If the claimant wants to submit evidence after the hearing but before the hearing decision is issued, the ALJ will not consider the evidence unless the claimant shows that there is a reasonable possibility that the evidence, alone or when considered with the other evidence of record, affects the outcome of the case and:

  • Agency action misled the claimant;

  • The claimant has a physical, mental, educational, or linguistic limitation(s) that prevented him or her from submitting the evidence earlier; or

  • Some other unusual, unexpected, or unavoidable circumstances beyond the claimant's control prevented him or her from submitting the evidence earlier.

If the claimant submits evidence after the hearing decision is issued, the ALJ will forward the information to the Appeals Council if a request for review of the ALJ's decision was submitted. If the claimant has not requested review by the Appeals Council, the ALJ may either:

  • Consider revising his or her decision if the claimant shows a reasonable possibility that the evidence, alone or when considered with the other evidence of record, affects the outcome of the case (and was not submitted earlier for one of the reasons previously noted); or

  • Return the evidence to the claimant noting in writing that the record is closed but that the claimant may request review from the Appeals Council.

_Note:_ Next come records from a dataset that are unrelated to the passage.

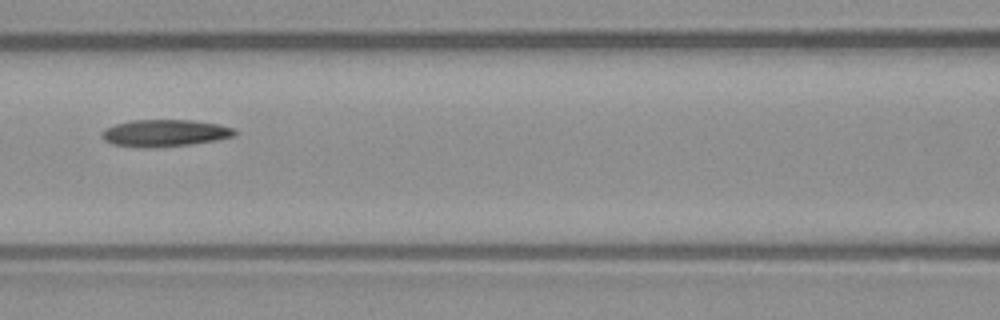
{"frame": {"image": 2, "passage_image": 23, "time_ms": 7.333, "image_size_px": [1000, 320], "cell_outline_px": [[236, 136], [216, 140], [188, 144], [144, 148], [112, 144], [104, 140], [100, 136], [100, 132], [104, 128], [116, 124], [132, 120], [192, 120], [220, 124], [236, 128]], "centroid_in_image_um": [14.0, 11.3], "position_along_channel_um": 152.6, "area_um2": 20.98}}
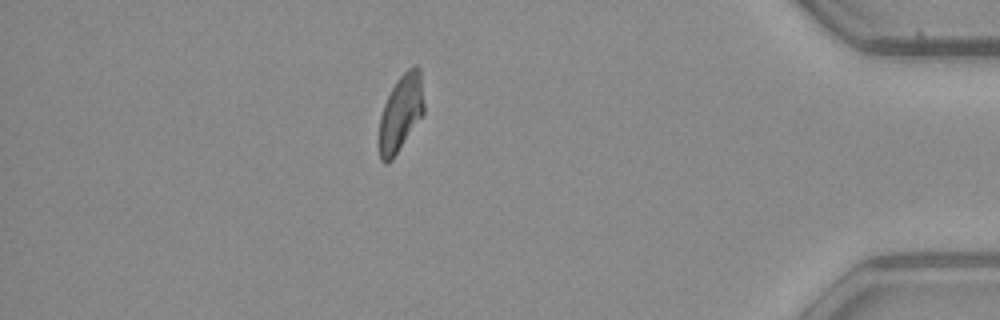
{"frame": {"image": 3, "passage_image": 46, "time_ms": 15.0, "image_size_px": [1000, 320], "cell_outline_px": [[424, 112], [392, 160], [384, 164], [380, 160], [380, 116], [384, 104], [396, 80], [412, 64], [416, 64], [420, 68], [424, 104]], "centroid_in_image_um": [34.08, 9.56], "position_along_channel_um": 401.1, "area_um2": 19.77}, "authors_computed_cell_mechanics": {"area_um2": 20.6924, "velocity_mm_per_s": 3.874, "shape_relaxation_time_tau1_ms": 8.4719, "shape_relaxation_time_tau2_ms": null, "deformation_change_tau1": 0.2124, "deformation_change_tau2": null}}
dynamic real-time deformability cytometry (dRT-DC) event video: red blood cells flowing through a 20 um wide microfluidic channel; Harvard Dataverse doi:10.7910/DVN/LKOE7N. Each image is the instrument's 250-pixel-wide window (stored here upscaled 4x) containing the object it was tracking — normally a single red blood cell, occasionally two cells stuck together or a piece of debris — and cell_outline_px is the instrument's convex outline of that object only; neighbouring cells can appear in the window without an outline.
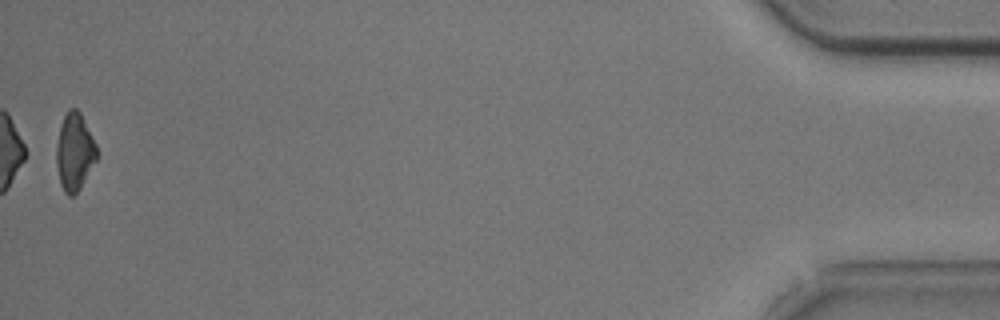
{"species": "common noctule bat (a hibernating species)", "species_latin": "Nyctalus noctula", "temperature_condition": "cold", "stored_images_in_passage": 53, "segment_of_instrument_passage": [2, 2], "camera_frame_rate_fps": 3000, "um_per_image_px": 0.085, "animal": {"sex": "male", "body_mass_g": 20.5, "forearm_length_mm": 52.5}, "frame": {"image": 1, "passage_image": 53, "time_ms": 17.333, "image_size_px": [1000, 320], "cell_outline_px": [[96, 160], [80, 188], [72, 196], [68, 196], [64, 192], [60, 184], [56, 164], [56, 144], [60, 128], [64, 116], [68, 108], [76, 108], [80, 112], [96, 144]], "centroid_in_image_um": [6.32, 12.91], "position_along_channel_um": 428.9, "area_um2": 18.03}}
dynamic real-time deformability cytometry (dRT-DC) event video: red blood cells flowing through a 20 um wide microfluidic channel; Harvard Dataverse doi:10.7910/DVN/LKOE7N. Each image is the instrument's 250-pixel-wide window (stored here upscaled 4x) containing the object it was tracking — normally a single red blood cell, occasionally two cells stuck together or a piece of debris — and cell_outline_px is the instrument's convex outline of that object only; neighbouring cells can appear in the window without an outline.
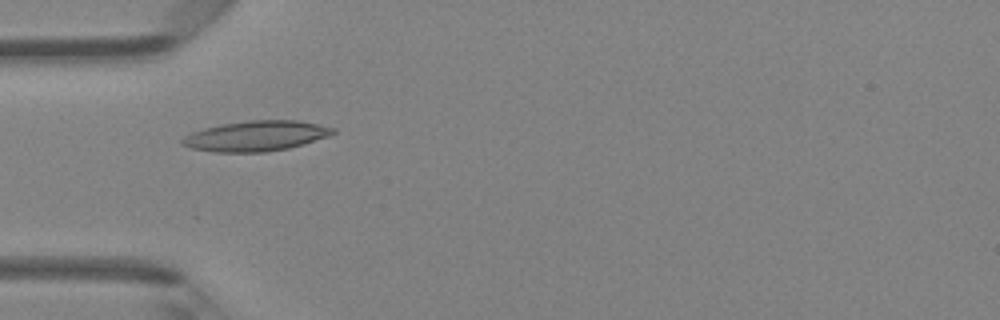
{"species": "Egyptian fruit bat (a non-hibernating species)", "species_latin": "Rousettus aegyptiacus", "temperature_condition": "room temperature", "stored_images_in_passage": 47, "camera_frame_rate_fps": 3000, "um_per_image_px": 0.085, "animal": {"sex": "female"}, "frame": {"image": 1, "passage_image": 15, "time_ms": 4.667, "image_size_px": [1000, 320], "cell_outline_px": [[336, 132], [328, 136], [288, 148], [264, 152], [212, 152], [192, 148], [180, 144], [180, 140], [184, 136], [192, 132], [204, 128], [224, 124], [252, 120], [296, 120], [336, 128]], "centroid_in_image_um": [21.73, 11.56], "position_along_channel_um": 63.3, "area_um2": 26.36}}
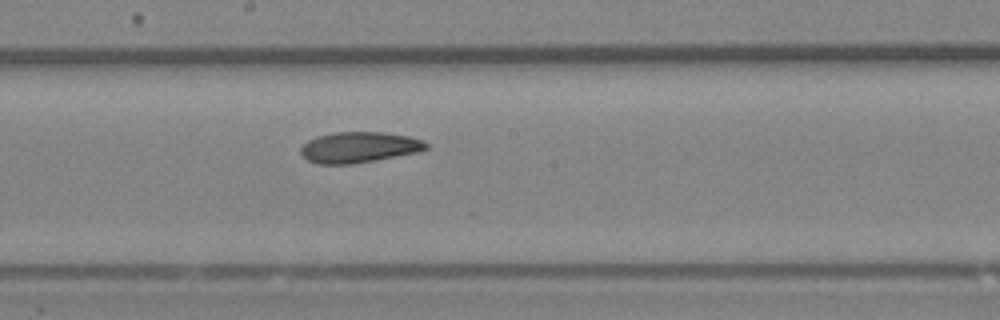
{"frame": {"image": 2, "passage_image": 26, "time_ms": 8.333, "image_size_px": [1000, 320], "cell_outline_px": [[428, 148], [416, 152], [376, 160], [352, 164], [316, 164], [308, 160], [300, 152], [300, 148], [308, 140], [316, 136], [332, 132], [380, 132], [408, 136], [420, 140], [428, 144]], "centroid_in_image_um": [30.47, 12.52], "position_along_channel_um": 217.7, "area_um2": 22.37}}
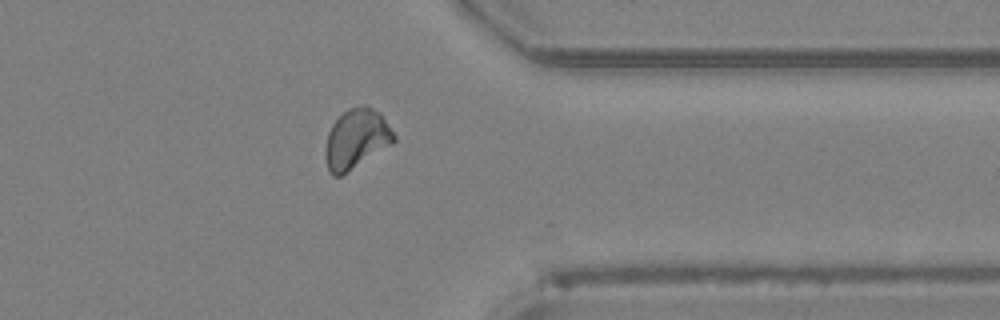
{"frame": {"image": 3, "passage_image": 38, "time_ms": 12.333, "image_size_px": [1000, 320], "cell_outline_px": [[396, 140], [340, 176], [332, 176], [328, 172], [324, 156], [324, 152], [328, 132], [332, 124], [348, 108], [364, 104], [380, 112], [396, 136]], "centroid_in_image_um": [30.25, 11.79], "position_along_channel_um": 381.2, "area_um2": 23.58}, "authors_computed_cell_mechanics": {"area_um2": 23.1778, "velocity_mm_per_s": 4.2628, "shape_relaxation_time_tau1_ms": 8.3878, "shape_relaxation_time_tau2_ms": null, "deformation_change_tau1": 0.1936, "deformation_change_tau2": null}}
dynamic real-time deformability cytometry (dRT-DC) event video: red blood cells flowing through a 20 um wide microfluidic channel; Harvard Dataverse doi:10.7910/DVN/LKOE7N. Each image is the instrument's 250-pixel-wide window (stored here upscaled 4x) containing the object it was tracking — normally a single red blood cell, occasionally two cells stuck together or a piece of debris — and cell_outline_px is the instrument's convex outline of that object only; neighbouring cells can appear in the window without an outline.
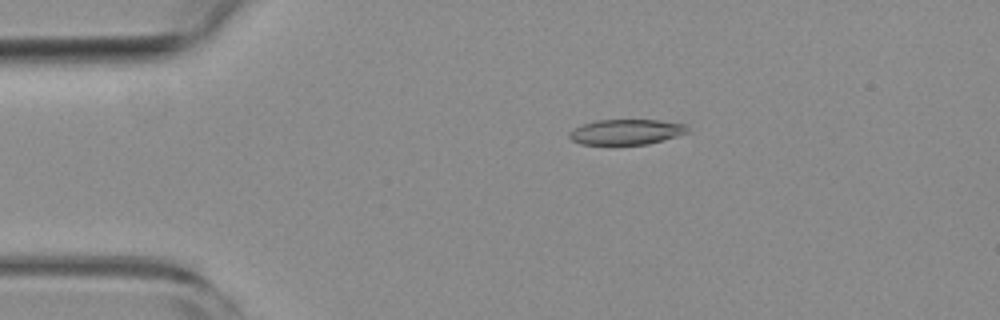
{"species": "common noctule bat (a hibernating species)", "species_latin": "Nyctalus noctula", "temperature_condition": "room temperature", "stored_images_in_passage": 53, "camera_frame_rate_fps": 3000, "um_per_image_px": 0.085, "animal": {"sex": "female", "body_mass_g": 19.3, "forearm_length_mm": 54.1}, "frame": {"image": 1, "passage_image": 10, "time_ms": 3.0, "image_size_px": [1000, 320], "cell_outline_px": [[692, 132], [648, 144], [580, 144], [572, 140], [568, 136], [568, 132], [572, 128], [596, 120], [660, 120], [684, 124]], "centroid_in_image_um": [53.24, 11.21], "position_along_channel_um": 31.8, "area_um2": 17.51}}
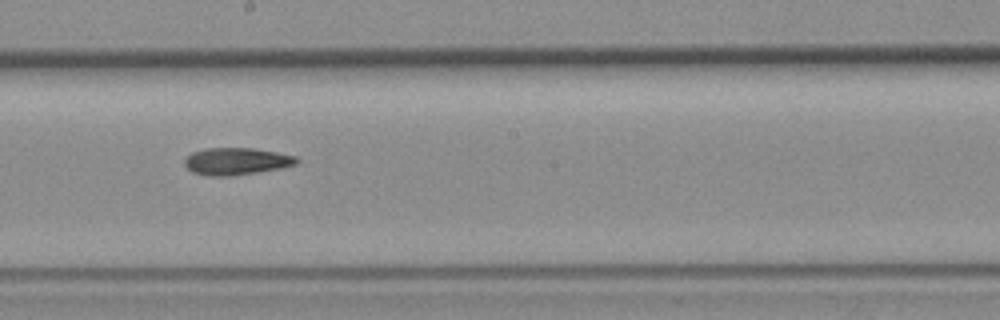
{"frame": {"image": 2, "passage_image": 29, "time_ms": 9.333, "image_size_px": [1000, 320], "cell_outline_px": [[300, 160], [296, 164], [280, 168], [232, 176], [208, 176], [192, 172], [184, 164], [184, 160], [192, 152], [204, 148], [252, 148], [276, 152], [296, 156]], "centroid_in_image_um": [20.08, 13.71], "position_along_channel_um": 228.1, "area_um2": 17.69}}
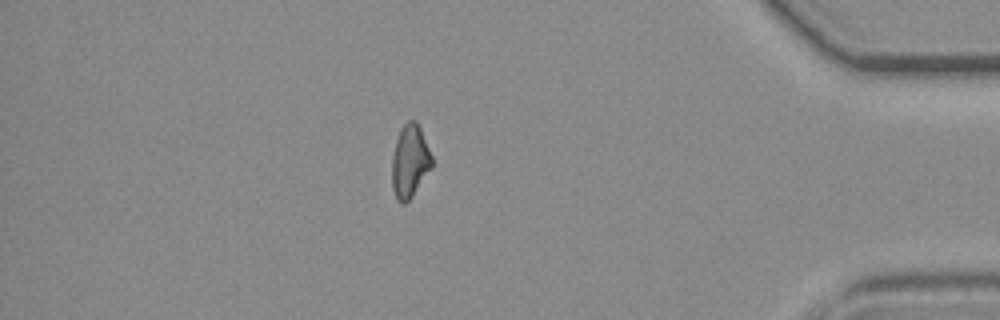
{"frame": {"image": 3, "passage_image": 46, "time_ms": 15.0, "image_size_px": [1000, 320], "cell_outline_px": [[432, 168], [412, 196], [404, 204], [400, 204], [396, 200], [392, 188], [392, 156], [396, 140], [400, 128], [408, 120], [416, 120], [420, 128], [432, 156]], "centroid_in_image_um": [34.83, 13.72], "position_along_channel_um": 400.4, "area_um2": 17.05}}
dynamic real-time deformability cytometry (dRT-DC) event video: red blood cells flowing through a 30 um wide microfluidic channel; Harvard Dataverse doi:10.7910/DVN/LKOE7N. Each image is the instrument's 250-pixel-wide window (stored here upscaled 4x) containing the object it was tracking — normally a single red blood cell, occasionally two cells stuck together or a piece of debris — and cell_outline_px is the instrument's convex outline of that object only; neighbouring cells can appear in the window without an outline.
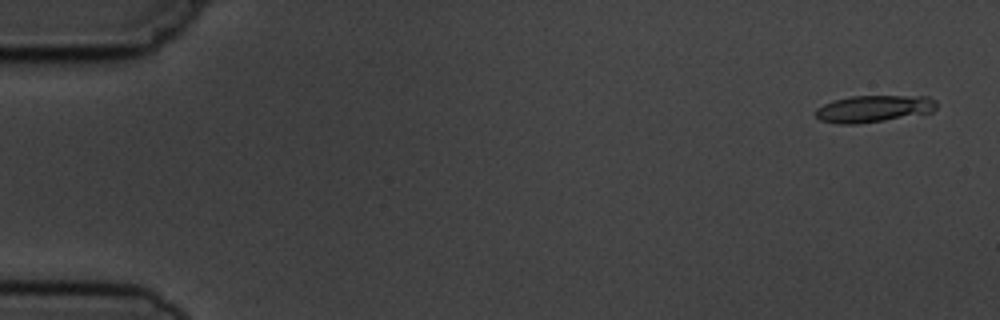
{"species": "common noctule bat (a hibernating species)", "species_latin": "Nyctalus noctula", "temperature_condition": "cold", "stored_images_in_passage": 5, "camera_frame_rate_fps": 3000, "um_per_image_px": 0.085, "animal": {"sex": "male", "body_mass_g": 19.5, "forearm_length_mm": 54.6}, "frame": {"image": 1, "passage_image": 1, "time_ms": 0.0, "image_size_px": [1000, 320], "cell_outline_px": [[936, 108], [932, 112], [884, 120], [856, 124], [836, 124], [820, 120], [816, 116], [816, 108], [824, 104], [836, 100], [852, 96], [928, 96], [936, 100]], "centroid_in_image_um": [74.27, 9.24], "position_along_channel_um": 10.7, "area_um2": 18.84}}
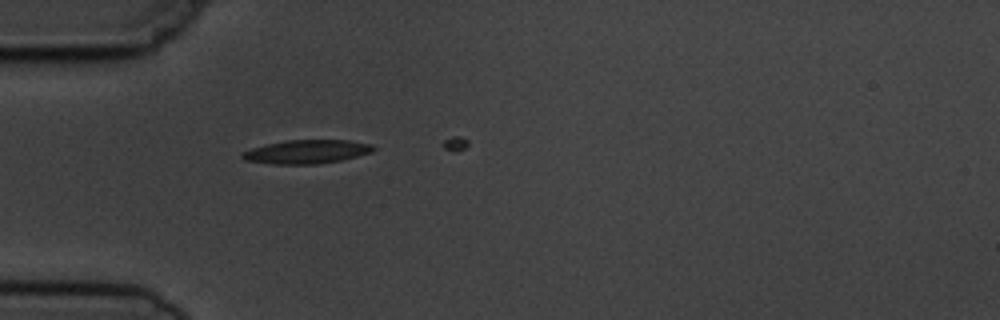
{"frame": {"image": 2, "passage_image": 5, "time_ms": 4.667, "image_size_px": [1000, 320], "cell_outline_px": [[376, 148], [372, 152], [340, 160], [320, 164], [272, 164], [244, 160], [240, 156], [240, 152], [252, 148], [268, 144], [288, 140], [348, 140], [372, 144]], "centroid_in_image_um": [26.05, 12.9], "position_along_channel_um": 58.9, "area_um2": 18.09}}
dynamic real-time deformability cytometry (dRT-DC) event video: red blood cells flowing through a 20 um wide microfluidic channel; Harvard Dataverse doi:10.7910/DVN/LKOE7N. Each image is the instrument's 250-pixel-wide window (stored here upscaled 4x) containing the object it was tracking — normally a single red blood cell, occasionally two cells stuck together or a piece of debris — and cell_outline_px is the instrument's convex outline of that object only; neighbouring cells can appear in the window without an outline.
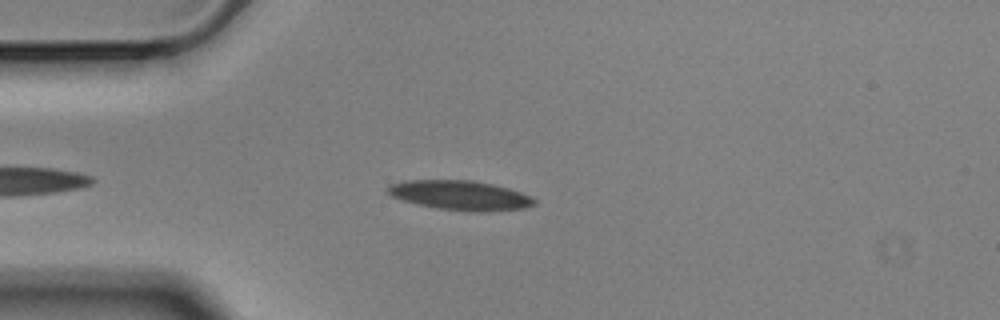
{"species": "Egyptian fruit bat (a non-hibernating species)", "species_latin": "Rousettus aegyptiacus", "temperature_condition": "cold", "stored_images_in_passage": 46, "camera_frame_rate_fps": 3000, "um_per_image_px": 0.085, "animal": {"sex": "male"}, "frame": {"image": 1, "passage_image": 7, "time_ms": 2.0, "image_size_px": [1000, 320], "cell_outline_px": [[536, 204], [524, 208], [472, 212], [436, 208], [404, 200], [392, 196], [388, 192], [388, 188], [392, 184], [404, 180], [472, 180], [492, 184], [508, 188], [520, 192], [536, 200]], "centroid_in_image_um": [39.12, 16.59], "position_along_channel_um": 45.9, "area_um2": 24.8}}
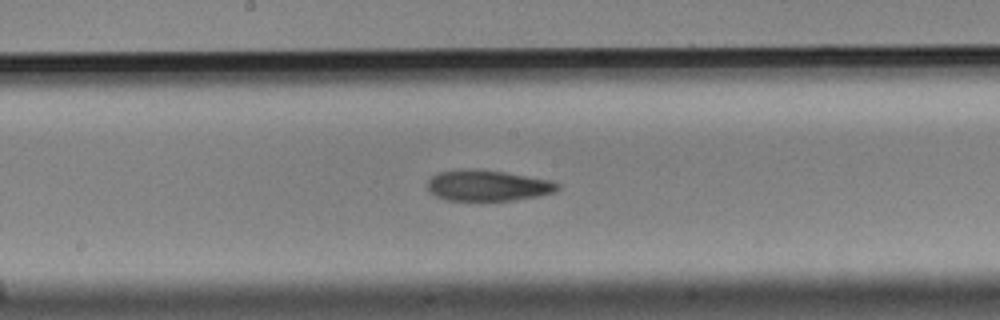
{"frame": {"image": 2, "passage_image": 22, "time_ms": 7.0, "image_size_px": [1000, 320], "cell_outline_px": [[560, 188], [556, 192], [540, 196], [512, 200], [444, 200], [428, 192], [428, 180], [436, 172], [468, 168], [472, 168], [504, 172], [552, 180], [560, 184]], "centroid_in_image_um": [41.46, 15.76], "position_along_channel_um": 206.7, "area_um2": 23.7}}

2. Exhibiting and Decision Writing Considerations

If an ALJ accepts evidence submitted after the record closes (i.e., evidence submitted after five business days before the hearing), per the instructions in HALLEX I-2-6-58 E.1. above, the ALJ will exhibit the information. The ALJ may, but is not required to, address in the decision why he or she considered the information.

However, if an ALJ does not consider information submitted after the record is closed, the ALJ will not exhibit the information. The ALJ will briefly explain in the text of the decision that:

  • Additional evidence was submitted (specifically identifying the evidence, usually by source, date, and number of pages);

  • The claimant did not establish a reason under 20 CFR 405.331 for not submitting it within the required timeframes (addressing any specific reason raised by the claimant);

  • The claimant did not show that there is a reasonable possibility that the evidence, alone or when considered with the other evidence of record, affects the outcome of the case (addressing any specific argument raised by the claimant); and

  • The ALJ could not consider the information under 20 CFR 405.331.

NOTE:

If the claimant submits additional evidence to the Appeals Council, and the Appeals Council remands the case for “new and material evidence related to the period at issue,” an ALJ should request clarification of the remand order if it appears the Appeals Council applied Part 404 or 416 procedures rather than Part 405 procedures. For instructions on how to request clarification on a remand order, see HALLEX I-2-1-85.